# Description of the task
Everything in the listing should be set down exactly, apart from the pictures.

==============================

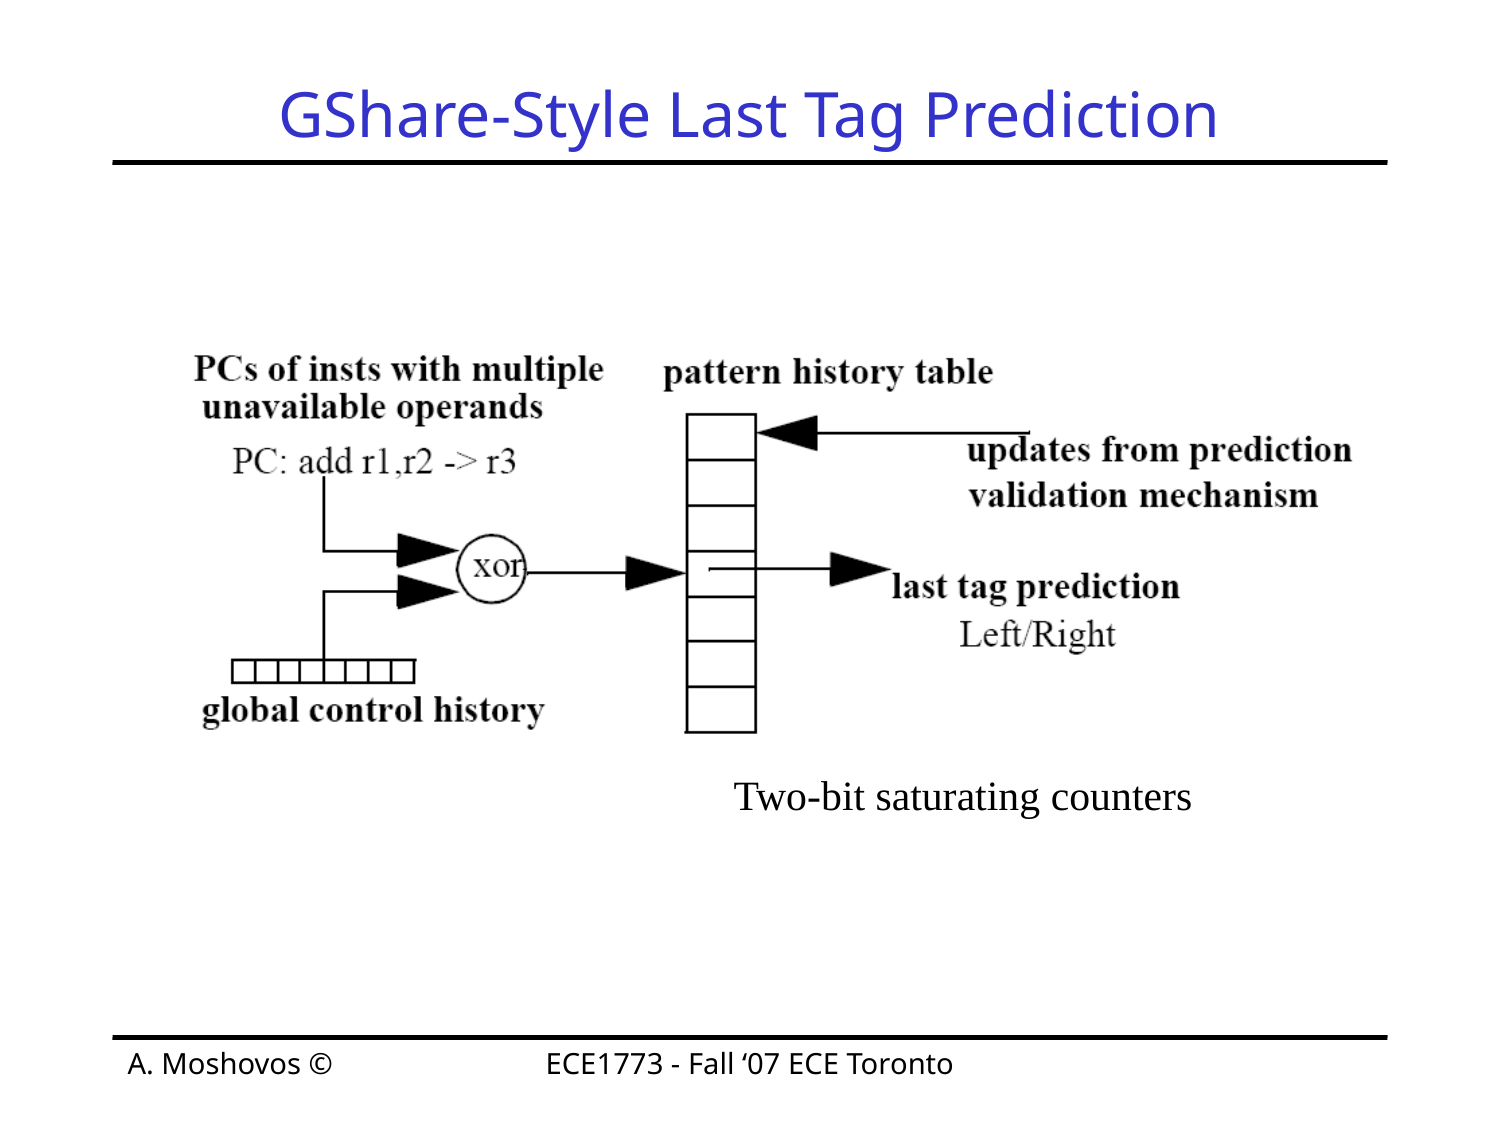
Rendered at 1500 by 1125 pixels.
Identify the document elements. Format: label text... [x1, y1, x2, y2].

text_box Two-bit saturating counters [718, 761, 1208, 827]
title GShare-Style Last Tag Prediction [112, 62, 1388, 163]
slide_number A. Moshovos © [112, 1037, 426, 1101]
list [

==============================

# Final answer
Rendered at 1500 by 1125 pixels.
Identify the document elements. Format: label text... [x1, y1, x2, y2].

text_box Two-bit saturating counters [718, 761, 1208, 827]
title GShare-Style Last Tag Prediction [112, 62, 1388, 163]
slide_number A. Moshovos © [112, 1037, 426, 1101]
list [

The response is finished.